Either of those two elements might have been ambitious enough to fill a conventional feature. This one, which runs a few minutes more than three hours, is filled to overflowing, though only occasionally does it seem overlong. (An extended sequence about the avant-garde scene in postwar Dusseldorf conspicuously verges on self-parody.) And as befits a story about the visual arts, it was shot by the great American cinematographer Caleb Deschanel, who gave us the peerlessly pure images in Carroll Ballard’s “The Black Stallion.”

Mr. Donnersmarck’s artist hero, Kurt Barnert (Tom Schilling), offers a perfect pretext for re-examining his nation’s calamitous past, from the rise of the Nazis before World War II through postwar division to unification in unimagined peace and prosperity. “Never Look Away” is equally about the suffering Kurt’s family endures during much of that time, and about Kurt’s art—how he makes it, how it changes him and those it touches. The details of his life sometimes hew closely to those of Mr. Richter’s; at other times they’re freely fictionalized. (The fraught relationship between the filmmaker and Mr. Richter, arguably the world’s pre-eminent living artist, was recently examined in a New Yorker piece by Dana Goodyear.) Rich as the film may be in aesthetic considerations—very rich indeed—it’s the startling arc of Kurt’s life story that sustains the dramatic narrative.

The title is taken from advice that Kurt, as a wide-eyed little boy in prewar Dresden, receives from his beloved aunt Elisabeth May (Saskia Rosendahl), a young and luminous spirit but an anguished one. “Never look away,” she tells him. “Everything that is true is beautiful.” Her linkage of truth and beauty is harshly tested.
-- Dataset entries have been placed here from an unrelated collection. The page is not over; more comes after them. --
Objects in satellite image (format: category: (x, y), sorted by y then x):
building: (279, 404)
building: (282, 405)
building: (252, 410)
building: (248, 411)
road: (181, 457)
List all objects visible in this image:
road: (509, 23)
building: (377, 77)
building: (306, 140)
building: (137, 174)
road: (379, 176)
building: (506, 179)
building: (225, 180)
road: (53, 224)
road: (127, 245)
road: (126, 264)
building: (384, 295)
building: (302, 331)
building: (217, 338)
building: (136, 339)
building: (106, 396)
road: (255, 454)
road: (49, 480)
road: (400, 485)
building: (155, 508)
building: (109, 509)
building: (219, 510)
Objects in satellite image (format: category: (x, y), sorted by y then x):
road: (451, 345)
Torn from her family by pitiless Nazis under horrific circumstances, Elisabeth becomes Kurt’s link to subsequent events that continue to haunt him until he gives his swirling memories new form.

 

Before Kurt finds success, which is painfully slow to come—about as slow as his process of self-discovery—he finds love in the person of Ellie Seeband, a fellow art student played by Paula Beer. (She was a revelation two years ago as the grief-stricken young woman in François Ozon’s “Frantz,” and she’s lovely here.) He doesn’t know that her father, Professor Carl Seeband, is a war criminal, and that one of his many monstrous crimes was inflicted, albeit indirectly, on Kurt’s Aunt Elisabeth. (Professor Seeband, a distinguished gynecologist by profession and a fanatical eugenicist by conviction, is played by Sebastian Koch, who was the good-hearted playwright Georg Dreyman in “The Lives of Others.”)

 

If that twist seems convenient or conventional, the way Kurt’s art pulls the plot threads together is anything but. Many of Gerhard Richter’s paintings of photographs are distinguished by a blurring effect that calls attention to their paintedness while heightening their ambiguity. The film applies blurs of its own, and not just to the line between fact and fiction. Kurt’s approach to his work isn’t conscious, or even unconsciously but accessibly associative, like that of the W.S. Gilbert character in another fine film about the creative process, Mike Leigh’s “Topsy Turvy.” No ecstasy follows this agony, no answers are revealed about national or family history. We don’t know how much Kurt comes to know, or intuit, as he turns family snapshots and found photos into new and mysterious works of art.

But knowing isn’t our business or his, the movie suggests; doing and feeling are what matters. “After the Nazi catastrophe only art can give the people a sense of freedom,” says Kurt’s art-school professor in Dusseldorf. “Never Look Away” makes an eloquent case for art as an expression of hope, a way of searching for meaning in chaos.